樸世勛道:“你婆婆那邊你準備怎么解釋?”
姜小米這兩天一直都在忙著接電話,打電話。
每次看見她聲情并茂吹牛的樣子,樸世勛是又好笑又心疼。
可每次打完電話后,姜小米的疲憊感也接踵而至。
原來吹牛吹多了,人也會累。
“婆婆那邊倒不怕,我擔心的是,我公公。”
婁杰鋒可是婁天欽PLUS版,稍微有點錯漏,都可能被揪住小把柄,姜小米不敢隨便冒險,所以遲遲沒給羅艷榮打電話。
這時,門口傳來敲門聲。
樸世勛打開門,看見陸青龍站在門外,樸世勛沒有說話,反手將門給帶上了。
“怎么了?”
陸青龍抿了抿唇,似乎在醞釀情緒。
“婁天欽醒了。”
樸世勛眼睫一顫,猛地掀開:“什么時候的事?”
陸青龍道:“剛剛。”
這分明是好事,但是又隱隱透著未知的古怪。
如果婁天欽只是單純的醒了,那么陸青龍欲言又止是為什么?
“他還好嗎?”
陸青龍語氣平靜:“據說腦子受到了撞擊,失去了一部分的記憶。”
樸世勛:“……”
樸世勛從未想過有一天,自己會因為婁天欽的遭遇而感到遺憾。
如果放在以前,樸世勛在知道這個消息的時候,他第一個會想的是,失去記憶的婁天欽還具有威脅性嗎?

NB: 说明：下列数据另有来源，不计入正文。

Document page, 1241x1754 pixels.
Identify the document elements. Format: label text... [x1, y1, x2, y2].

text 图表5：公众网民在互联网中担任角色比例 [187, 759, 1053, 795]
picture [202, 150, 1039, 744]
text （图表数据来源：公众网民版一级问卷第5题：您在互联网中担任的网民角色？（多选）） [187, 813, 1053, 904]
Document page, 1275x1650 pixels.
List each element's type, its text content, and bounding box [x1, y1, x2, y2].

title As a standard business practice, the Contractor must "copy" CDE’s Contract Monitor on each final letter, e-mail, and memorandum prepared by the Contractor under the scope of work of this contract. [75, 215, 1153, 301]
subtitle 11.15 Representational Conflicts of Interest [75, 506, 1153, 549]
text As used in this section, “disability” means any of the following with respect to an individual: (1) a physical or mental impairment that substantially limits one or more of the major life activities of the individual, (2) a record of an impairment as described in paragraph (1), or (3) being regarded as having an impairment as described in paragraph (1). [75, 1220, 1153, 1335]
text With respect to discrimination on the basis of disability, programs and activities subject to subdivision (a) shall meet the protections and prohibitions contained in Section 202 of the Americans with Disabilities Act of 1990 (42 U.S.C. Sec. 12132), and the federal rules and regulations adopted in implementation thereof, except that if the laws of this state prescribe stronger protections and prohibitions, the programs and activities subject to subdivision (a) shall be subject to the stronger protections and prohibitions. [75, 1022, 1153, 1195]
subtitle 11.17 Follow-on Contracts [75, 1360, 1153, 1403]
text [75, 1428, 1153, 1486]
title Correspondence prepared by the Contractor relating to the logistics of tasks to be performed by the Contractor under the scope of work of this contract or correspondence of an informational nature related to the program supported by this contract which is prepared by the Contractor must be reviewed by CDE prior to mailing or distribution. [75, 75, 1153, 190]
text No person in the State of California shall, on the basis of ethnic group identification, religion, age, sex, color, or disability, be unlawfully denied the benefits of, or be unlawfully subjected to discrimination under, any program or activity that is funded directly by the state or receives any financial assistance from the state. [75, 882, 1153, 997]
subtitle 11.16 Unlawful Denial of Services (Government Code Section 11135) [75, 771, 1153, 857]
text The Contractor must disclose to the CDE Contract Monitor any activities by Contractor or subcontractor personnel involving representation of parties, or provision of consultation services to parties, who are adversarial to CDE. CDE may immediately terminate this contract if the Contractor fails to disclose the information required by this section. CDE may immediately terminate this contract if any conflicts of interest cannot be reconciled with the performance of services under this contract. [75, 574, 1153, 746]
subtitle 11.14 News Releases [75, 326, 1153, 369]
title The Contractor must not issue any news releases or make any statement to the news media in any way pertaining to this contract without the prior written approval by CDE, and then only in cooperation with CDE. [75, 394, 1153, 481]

但現在樸世勛卻在想,那段消失的記憶里,是否包括他的妻子跟孩子?
……
巍峨的古堡里,銀質的燭臺忽然被風吹得輕輕晃動起來。
甘婭在聽完醫生的反饋后,靜默了片刻:“下去吧。”
醫生走后,甘婭撩開眼皮,看著站在一側的中年男人。
那人宛如挺拔的青松般佇立在那兒,燭火下照亮的是一張十分耐看的臉孔,輪廓分明,雙眼炯炯有神,里頭仿佛藏著刀。
冷厲而危險。
“剛才你都聽到了。”甘婭端起桌上的紅酒杯,輕輕的搖晃著。
紅將軍冷笑:“我不相信有這么巧合的事。”
甘婭垂下眉眼:“你信不信都已經無所謂了,我只是想提醒你,拉冬已經開始注意你了,如果想活著離開北歐,就趁現在。”